Irv, I like that device- thanks.

Brian S. Holmes (@guest_96216)
3 years ago
Reply to  Drew

to expensive to complicated to over thought something else to do and loose more keys to carry just to everything . Just buy a nut of the size of the rod and tighten it down on the handle with the adjustable wrench that everyone should have in their tool box.
Don`t think a thief will be carrying tools or have the smarts to defeat this.
Total costs– .13 Cents

ed (@guest_21641)
5 years ago

Grab the top of the threaded rod with vice grips. Turn counter clockwise to remove rod.

Travis (@guest_95740)
3 years ago
Reply to  ed

I was thinking the same thing. Its not full proof or theft proof but it makes it harder to just spin off the giant wing nut and take the tanks.
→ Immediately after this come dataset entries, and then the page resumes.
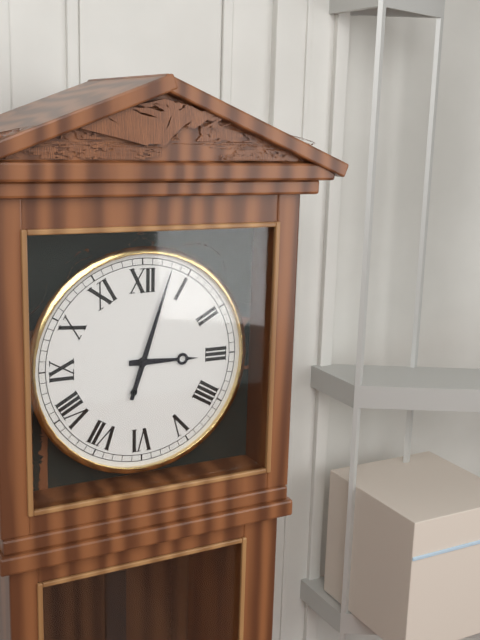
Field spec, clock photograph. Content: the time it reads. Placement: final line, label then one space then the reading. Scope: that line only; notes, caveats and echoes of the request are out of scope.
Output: 3:03
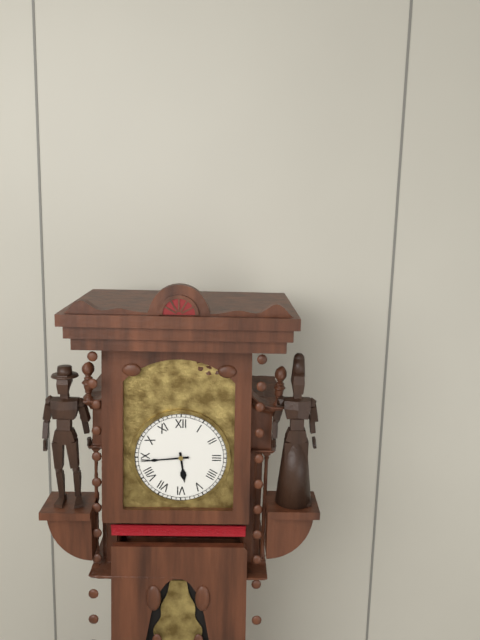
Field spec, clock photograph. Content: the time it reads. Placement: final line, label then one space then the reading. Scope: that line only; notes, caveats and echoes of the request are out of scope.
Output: 5:44
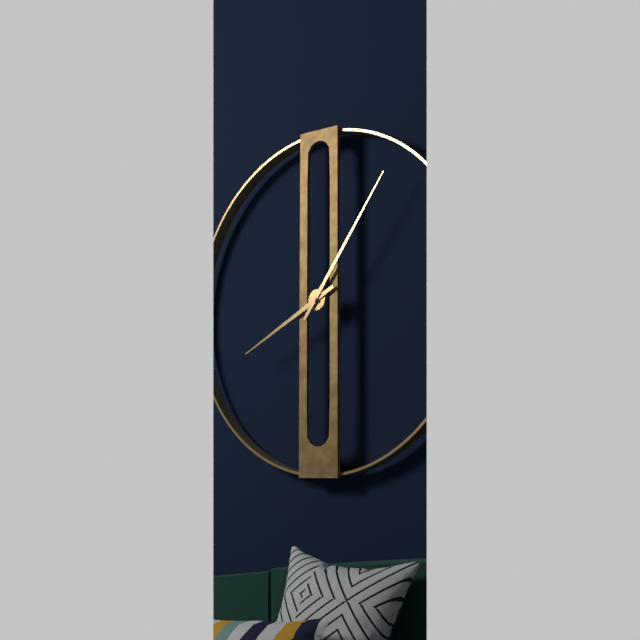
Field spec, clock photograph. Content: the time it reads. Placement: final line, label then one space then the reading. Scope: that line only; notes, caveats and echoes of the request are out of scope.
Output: 8:06
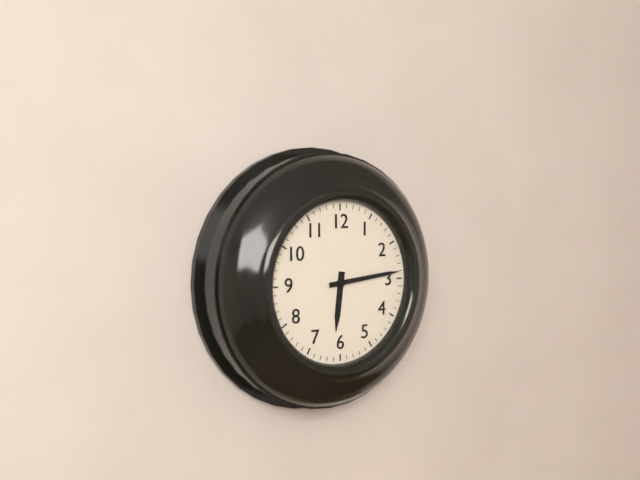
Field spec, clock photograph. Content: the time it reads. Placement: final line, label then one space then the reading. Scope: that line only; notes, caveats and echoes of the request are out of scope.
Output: 6:14
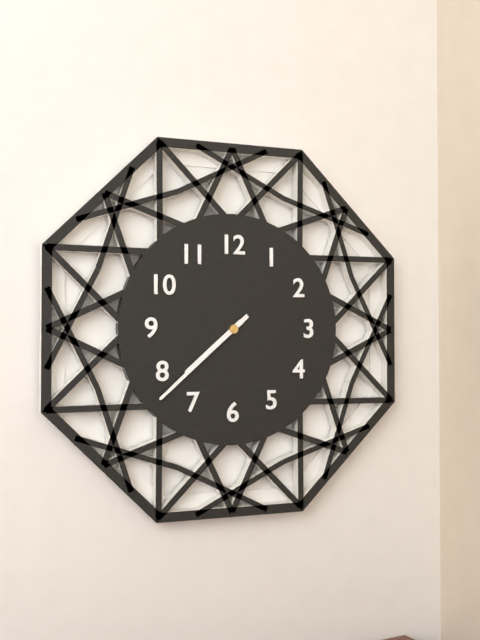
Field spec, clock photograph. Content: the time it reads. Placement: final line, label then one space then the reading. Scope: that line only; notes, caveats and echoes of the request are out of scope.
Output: 7:38
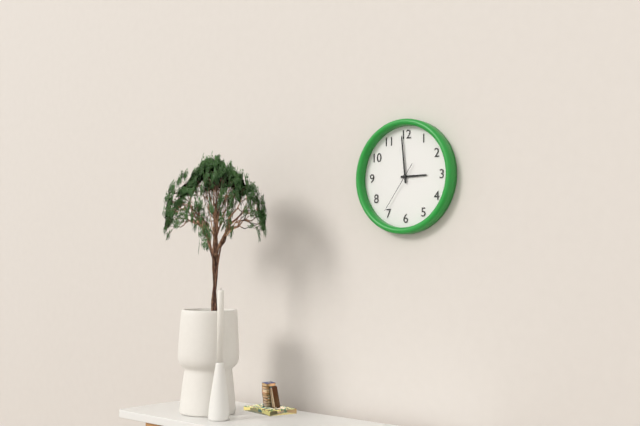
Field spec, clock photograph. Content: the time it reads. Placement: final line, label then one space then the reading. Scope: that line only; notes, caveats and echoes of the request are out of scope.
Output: 2:59:36
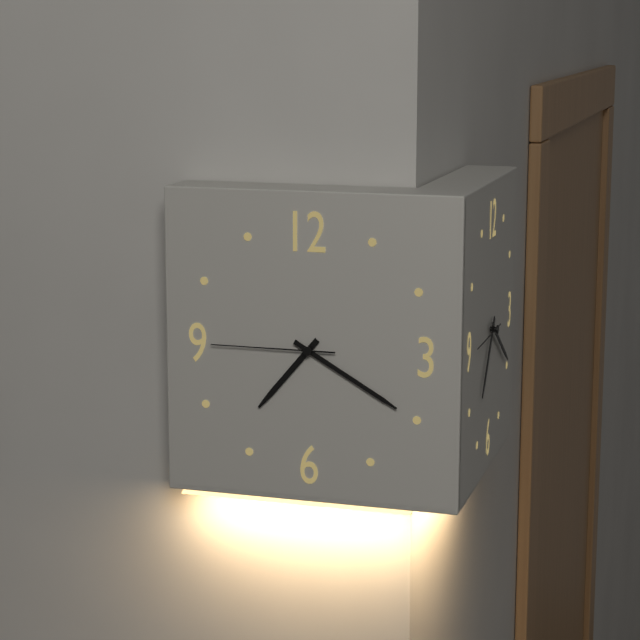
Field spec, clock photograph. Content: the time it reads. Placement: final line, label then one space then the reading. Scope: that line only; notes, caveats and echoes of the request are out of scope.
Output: 7:20:45
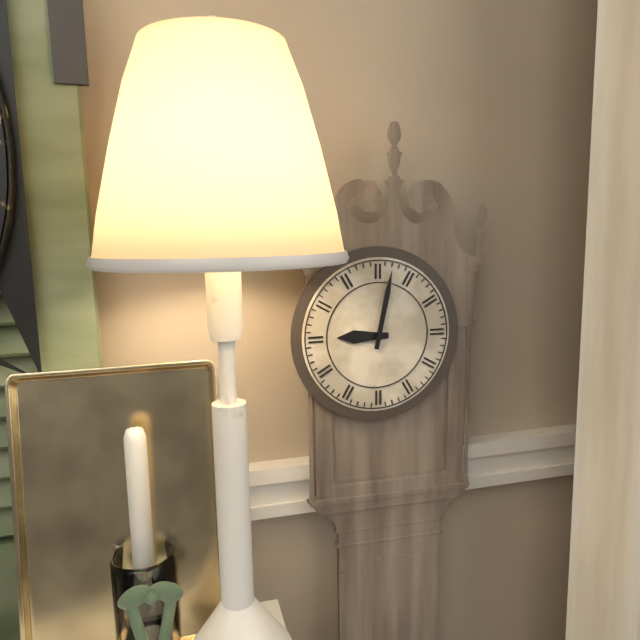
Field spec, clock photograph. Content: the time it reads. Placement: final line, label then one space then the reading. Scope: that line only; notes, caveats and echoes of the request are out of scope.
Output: 9:02
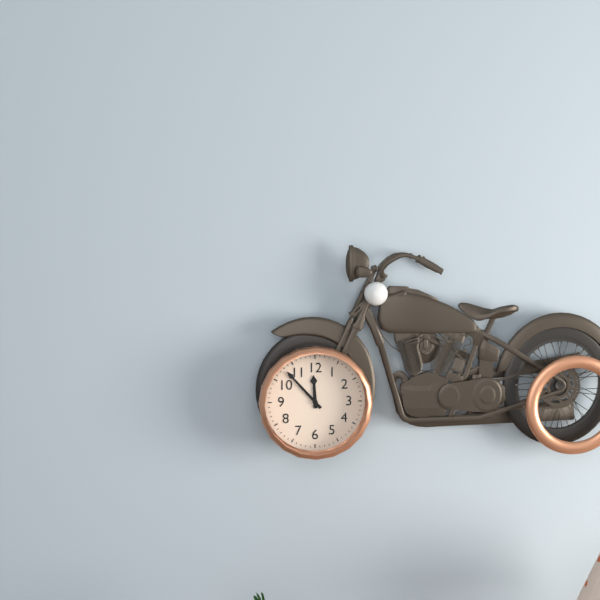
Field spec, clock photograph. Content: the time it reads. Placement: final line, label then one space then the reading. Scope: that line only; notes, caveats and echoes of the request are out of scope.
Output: 11:53
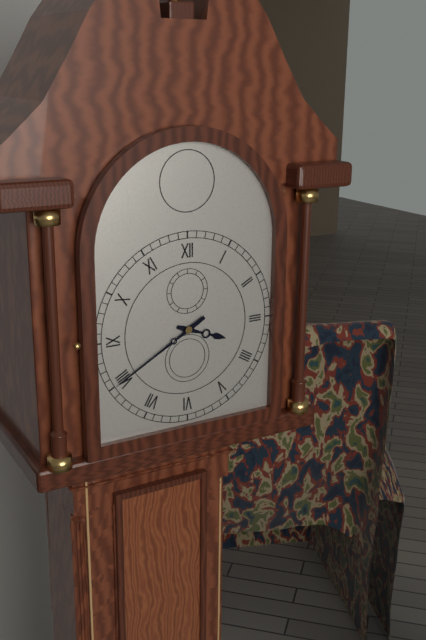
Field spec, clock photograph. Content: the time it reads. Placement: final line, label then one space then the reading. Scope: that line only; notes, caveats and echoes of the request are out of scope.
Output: 3:40
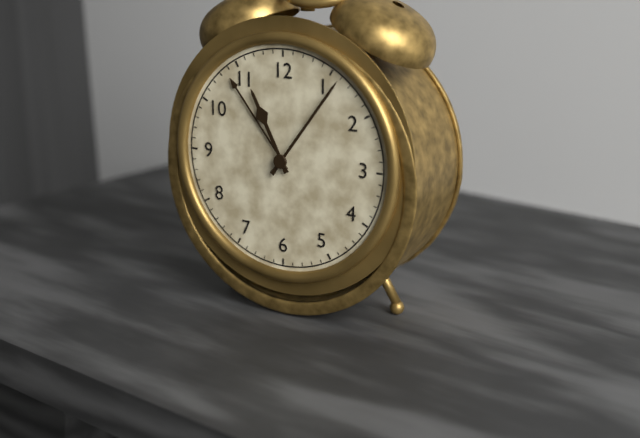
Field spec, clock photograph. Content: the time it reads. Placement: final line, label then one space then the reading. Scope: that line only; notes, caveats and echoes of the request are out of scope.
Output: 11:06
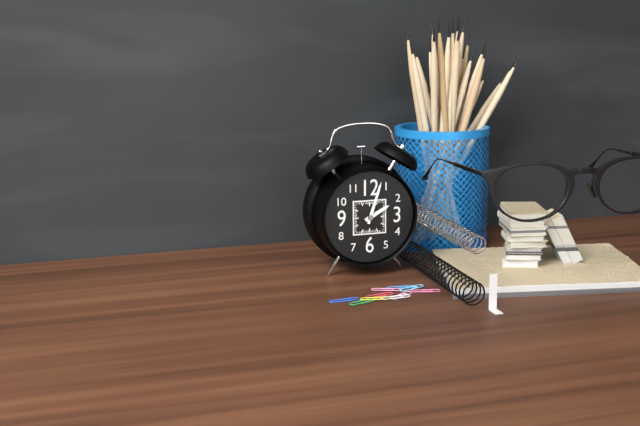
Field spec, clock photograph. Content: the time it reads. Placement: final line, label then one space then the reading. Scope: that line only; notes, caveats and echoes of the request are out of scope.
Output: 2:03
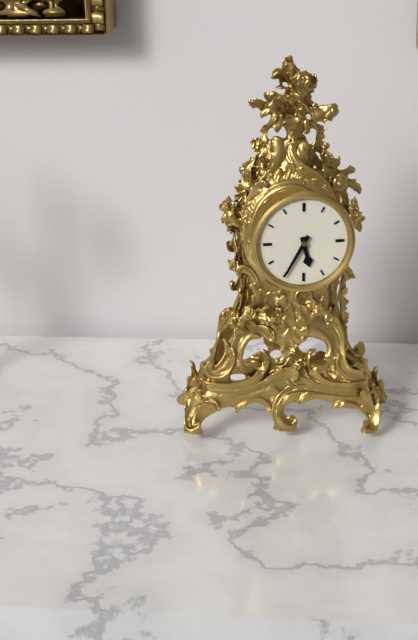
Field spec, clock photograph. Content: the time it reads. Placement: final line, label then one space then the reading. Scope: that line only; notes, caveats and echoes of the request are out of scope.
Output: 5:35
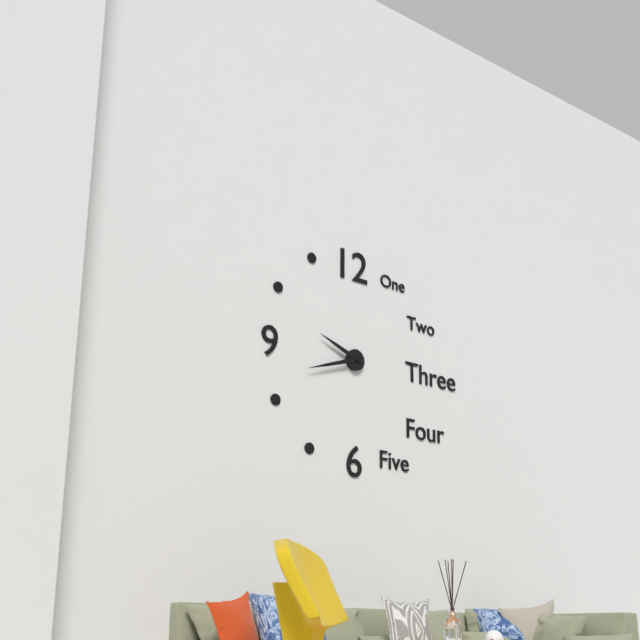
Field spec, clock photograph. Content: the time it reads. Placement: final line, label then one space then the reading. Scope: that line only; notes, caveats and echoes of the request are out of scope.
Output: 9:42
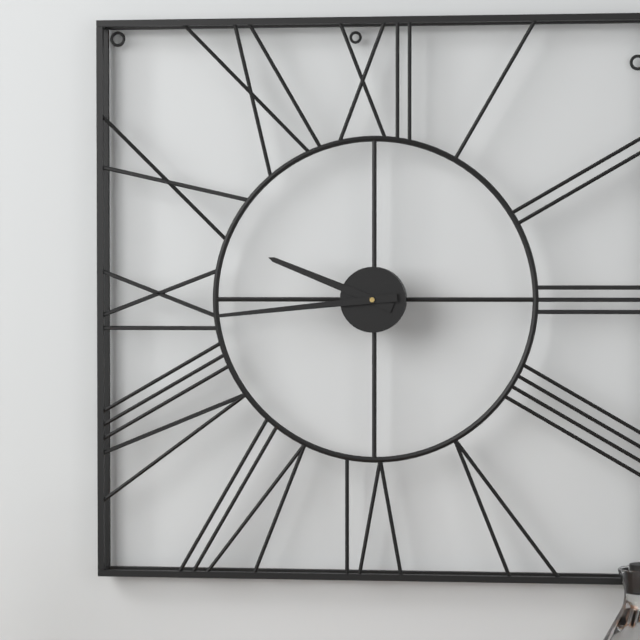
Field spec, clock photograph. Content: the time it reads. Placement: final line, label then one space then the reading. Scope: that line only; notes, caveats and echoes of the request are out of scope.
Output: 9:44
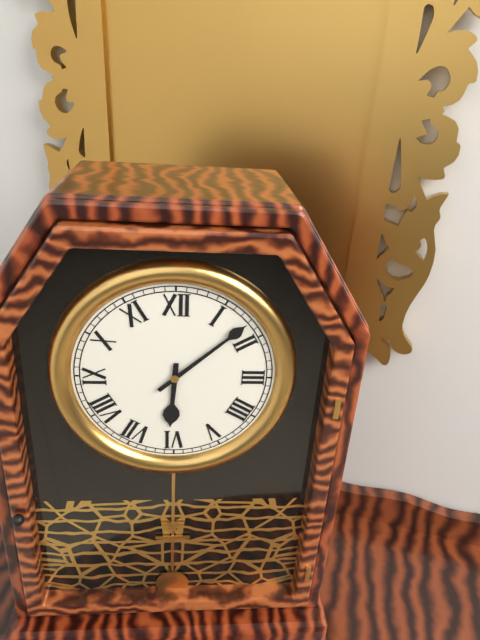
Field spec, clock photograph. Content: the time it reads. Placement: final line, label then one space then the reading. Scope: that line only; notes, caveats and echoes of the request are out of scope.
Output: 6:08
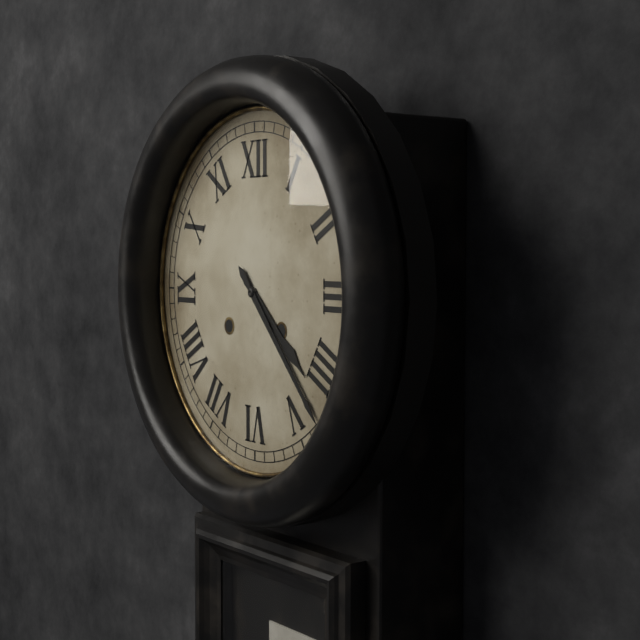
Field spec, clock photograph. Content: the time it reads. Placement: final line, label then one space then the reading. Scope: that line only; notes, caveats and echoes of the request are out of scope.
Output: 4:23
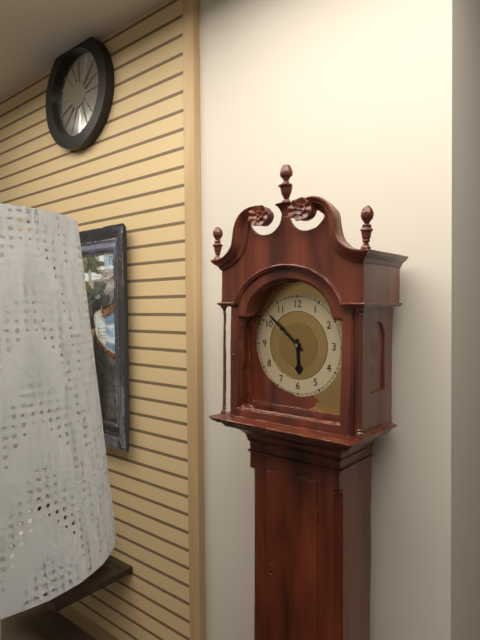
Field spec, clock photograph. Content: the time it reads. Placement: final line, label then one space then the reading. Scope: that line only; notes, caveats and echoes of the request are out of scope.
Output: 5:52
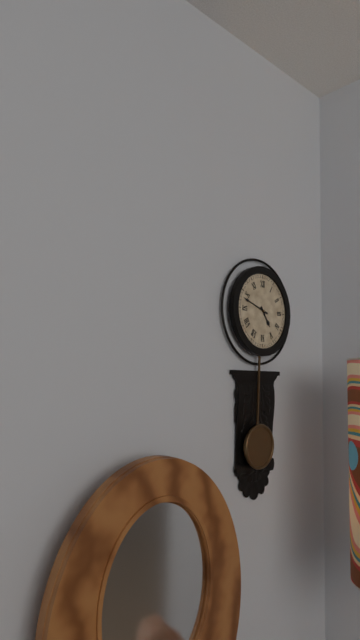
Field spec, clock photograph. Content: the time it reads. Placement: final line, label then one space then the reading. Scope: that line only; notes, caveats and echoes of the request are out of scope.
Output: 4:48
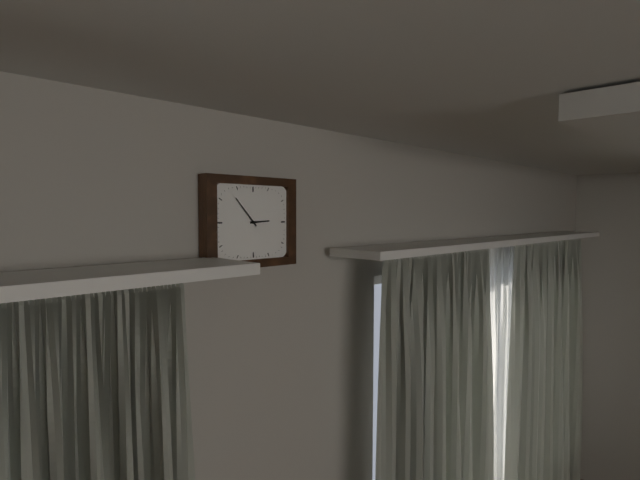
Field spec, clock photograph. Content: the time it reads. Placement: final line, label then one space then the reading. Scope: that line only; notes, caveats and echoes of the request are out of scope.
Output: 2:53
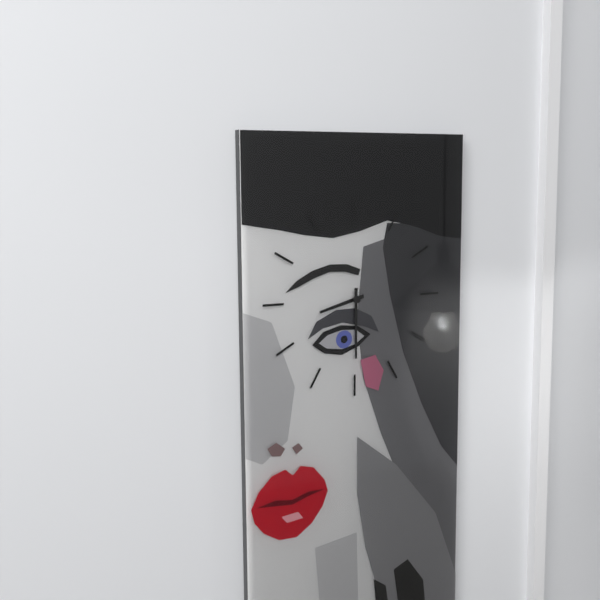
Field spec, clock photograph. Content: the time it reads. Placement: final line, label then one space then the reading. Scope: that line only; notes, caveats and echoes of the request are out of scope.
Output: 8:30
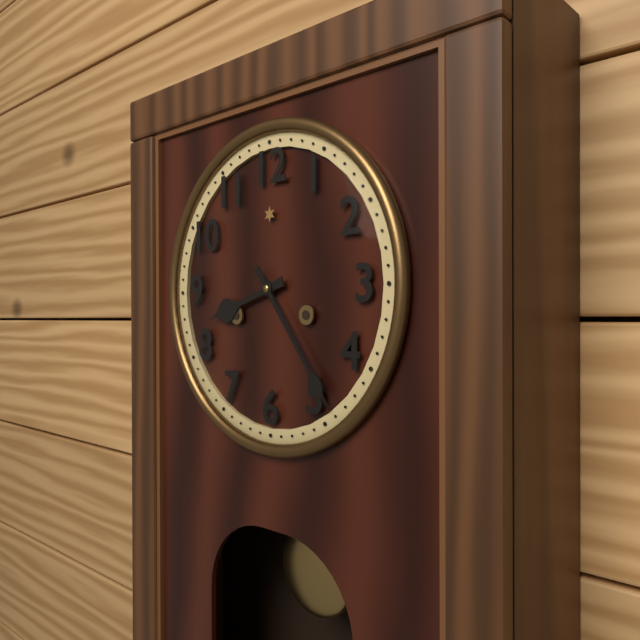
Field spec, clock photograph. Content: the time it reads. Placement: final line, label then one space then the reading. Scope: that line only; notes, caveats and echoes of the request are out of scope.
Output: 8:24
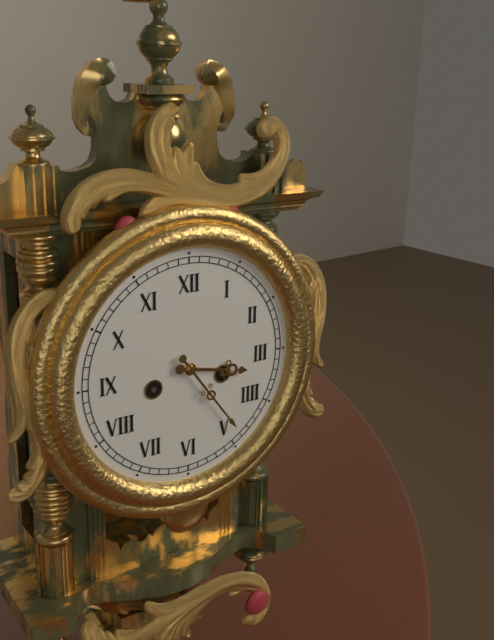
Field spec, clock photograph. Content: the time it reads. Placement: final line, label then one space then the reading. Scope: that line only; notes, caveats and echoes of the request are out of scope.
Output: 3:24
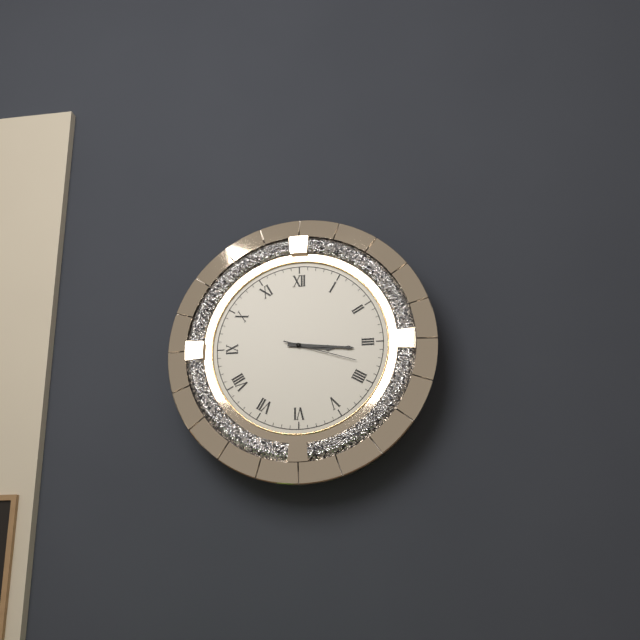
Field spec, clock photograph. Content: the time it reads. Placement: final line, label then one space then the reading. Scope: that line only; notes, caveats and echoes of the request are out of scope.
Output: 3:16:18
Most thieves look for a quick get away so I can see it helping. But to be frank in all my years of camping I have never had an issue with someone trying to steal my propane tanks.

Tommy Molnar (@guest_95758)
3 years ago
Reply to  Travis

I haven’t either, Travis. But when we’re down in Quartzsite and we decide to head off for a day of Geocaching, or just exploring, I use my locking system just to keep the honest people “honest”. When we’re at the campsite I take the lock off. I guess it’s a piece of mind thing, more for my spendy batteries than my propane tanks.

Wayne Caldwell (@guest_21525)
5 years ago

Great idea. I went just a little bit more past the pad lock. I covered the propane tank hold-down rod with electrical metal conduit and then after tightening the butterfly nut and padlocking it, I added two 3/4″ nuts to the top of the rod above the butterfly then tightening everything against each other.
I don’t know why, but I’ve been accused of overkill.